The Bahamas is closely monitoring the situation in the Republic of Zimbabwe and has called for return to “democracy, the rule of law and respect for human rights”, the Ministry of Foreign Affairs said this week.
The statement came in wake of the political unrest following Zimbabwe’s elections on March 29, 2008, and reports of an assassination plot against Opposition Leader Morgan Tsvangirai.
“The Bahamas recognized the value and influence of Zimbabwe’s neighbours in mediating the political crisis and like many countries with a strong tradition of holding free and fair elections, we were concerned that the electoral commission took inordinately long to publish the official results of the March 29 elections,” the ministry said.
The Bahamas also adopted the same position at the Council for Foreign and Community Relations (COFCOR) of the Caribbean Community (CARICOM) at its Eleventh Meeting in St. John’s, Antigua and Barbuda, May 7 – 9.
Deputy Prime Minister and Minister of Foreign Affairs the Hon Brent Symonette represented The Bahamas. He was accompanied by Ambassador-At-Large Joshua Sears.
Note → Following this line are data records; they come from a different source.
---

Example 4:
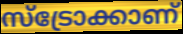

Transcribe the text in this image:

സ്ട്രോക്കാണ്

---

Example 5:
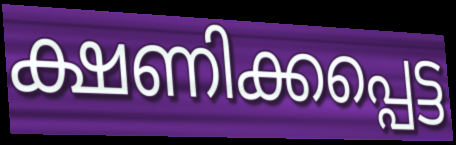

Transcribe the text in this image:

ക്ഷണിക്കപ്പെട്ട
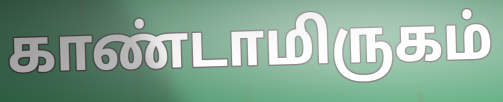
காண்டாமிருகம்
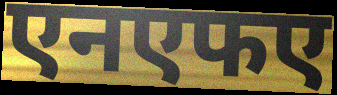
एनएफए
The Community expressed “grave concern” that the results of Zimbabwe’s national elections were made public after weeks of delay, thereby raising serious doubts over the integrity of the process.
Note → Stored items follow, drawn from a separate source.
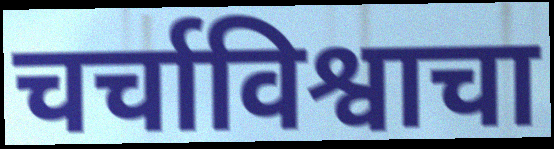
चर्चाविश्वाचा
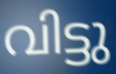
വിട്ടു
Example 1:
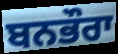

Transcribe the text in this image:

ਬਨਭੌਰਾ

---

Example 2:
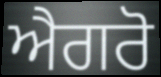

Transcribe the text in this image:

ਐਗਰੋ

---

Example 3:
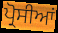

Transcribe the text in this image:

ਪ੍ਰੋਸੀਆਂ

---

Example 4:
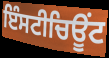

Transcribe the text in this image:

ਇੰਸਟੀਚਿਊਂਟ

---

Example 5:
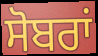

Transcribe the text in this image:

ਸੋਬਰਾਂ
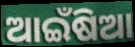
ଆଇଁଷିଆ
“There continues to be great uncertainty about the electoral process which has not only been tainted by inordinate delays and grave irregularities underlined by observers, but which is now further marred by reports of threats, intimidation and violence against opponents,” said the foreign ministers.
Members of the Caribbean Community were at the forefront of the international campaign against apartheid and continuing colonialism in Southern Africa in the latter half of the 20th century.
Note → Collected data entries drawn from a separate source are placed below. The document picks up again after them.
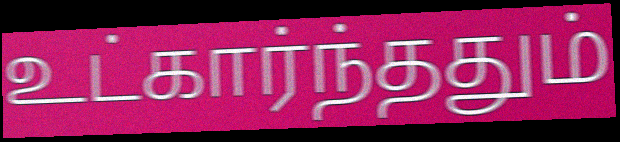
உட்கார்ந்ததும்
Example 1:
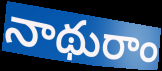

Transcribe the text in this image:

నాథురాం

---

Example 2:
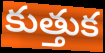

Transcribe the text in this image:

కుత్తుక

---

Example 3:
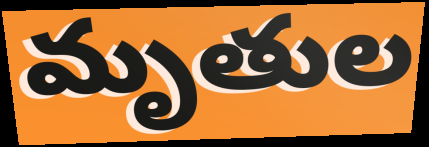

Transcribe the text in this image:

మృతుల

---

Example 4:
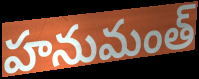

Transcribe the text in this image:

హనుమంత్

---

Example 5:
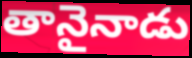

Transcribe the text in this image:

తానైనాడు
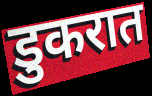
डुकरात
“They therefore feel compelled to call on Zimbabwe’s authorities, with the assistance of that country’s close neighbours in the Southern African Development Community (SADC), to do all in their power to ensure that Zimbabwe’s electoral procedures, as well as the civil and political rights of Zimbabweans, is reflected in the final outcome of this electoral process.
“A fair resolution to the electoral impasse will pave the way for political equity and soci-economic development in the country,” said COFCOR.
The Bahamas’ role in the fight against apartheid in South Africa commenced at the Commonwealth Heads of Government Meeting held in Nassau in 1985. It continued into the Special Heads of Government Conference in London in 1986, Vancouver, 1987, and in Malaysia in 1989.
At the Commonwealth Heads of Government Meeting (CHOGM) in Harare, Zimbabwe member states agreed to the Harare Commonwealth Declaration, 1991 which states, “we believe in the liberty of the individual under the law, in equal rights for all citizens regardless of gender, race, colour, creed or political belief, and in the individual’s inalienable right to participate by means of free and democratic political process in framing the society in which he or she lives.”
Zimbabwe, located southern Africa, was suspended from the Commonwealth in 2002 and subsequently left in 2003. The suspension was meted out for Zimbabwe’s “persistent human rights violations and deliberate misgovernment in violation of the Harare Principles,” the Ministry of Foreign Affairs noted.
The Bahamas has diplomatic relations with Zimbabwe, but the post of High Commissioner is vacant. The last High Commissioner to The Bahamas was His Excellency Lillie Chitauro, currently serving as High Commissioner to Canada.